SORU-Ailenizle nasıl anlaşıyorsunuz? Böyle bir kitabı yazarken nereden esinlendiniz? Engelli olduğunuz için kitapta beden hocasının yaptığı gibi küçümsenme gibi davranışlar yaşadınız mı? Kitapta yazdığınız gibi bir gün herkesin duyarlı olacağı, karakteristik anlamda da düzeleceğimize kafadan engelli durumunu atlatacağımızı düşünüyor musunuz? (Ömer Yiğit Çağıl)
CEVAP-Ömer Kardeşim, Kitabı çok dikkatli okuduğunuz ve anladığınız anlaşılıyor. Sizin gibi böyle kitapları okuyarak hayatında bilinçlenen ve farkındalık oluşturan gençlerin çoğaldığını gördükçe insanın gelecekten umudu artıyor. Sizin bu kitabı okuyup anladıktan sonra anlayacağına inandığınız arkadaşlarınıza da okutmanız ve çevrenize anlatmanız, bunu da ömür boyu bıkmadan yapmanız benim sizlere olan inancımı artırıyor. Kafadan engelli olmaktan ancak böyle kurtulabiliriz.

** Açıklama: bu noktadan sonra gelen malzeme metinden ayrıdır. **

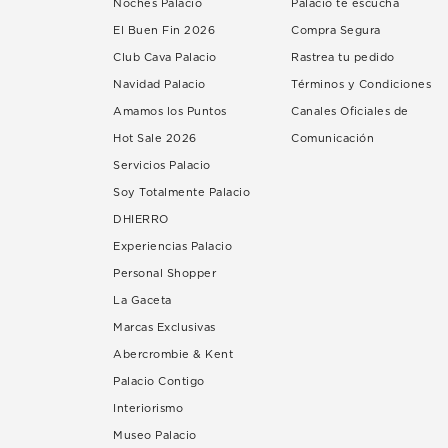
Noches Palacio
Palacio te escucha
El Buen Fin 2026
Compra Segura
Club Cava Palacio
Rastrea tu pedido
Navidad Palacio
Términos y Condiciones
Amamos los Puntos
Canales Oficiales de
Hot Sale 2026
Comunicación
Servicios Palacio
Soy Totalmente Palacio
DHIERRO
Experiencias Palacio
Personal Shopper
La Gaceta
Marcas Exclusivas
Abercrombie & Kent
Palacio Contigo
Interiorismo
Museo Palacio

Ortaokulda Türkçe öğretmenim benim şiir yazacağıma inanamadı. Şiir okutmadılar lisede de ortaokulda da. Ama ben şu anda sizlere yazdığım şiiri okuyacağım ve hayatta neler yaşadığımı da siz tahmin edin. Hepinize hayatta engellilere karşı bilinçlenen ve farkındalık dolu hayat diliyorum.
BİLGİLİ OLMA AŞKI
Bilmek ile sevmektir, iki büyük hazine.
Okuyan zengindir hep, değerini bilene.
Okuyana yan bakan hem cahil hem avane.
Bilmeyen ve sevmeyen, en büyük bir divane.
Biz bilgiyi sevgiyi, övmek için toplandık.
Bilmeyip sevmeyince, ta derinden aldandık.
Bilen ve sevenleri, kimseler aldatamaz.
O’na kötü insanlar, dönüp de yan bakamaz.
Yaşasın bilgi sevgi, yaşasın okumak.
Eğitimin amacı, kalbe sevgi dokumak.
Bilgili olmak başka, okumak daha başka.
Okuyarak gelirim, ben her zaman bu aşka.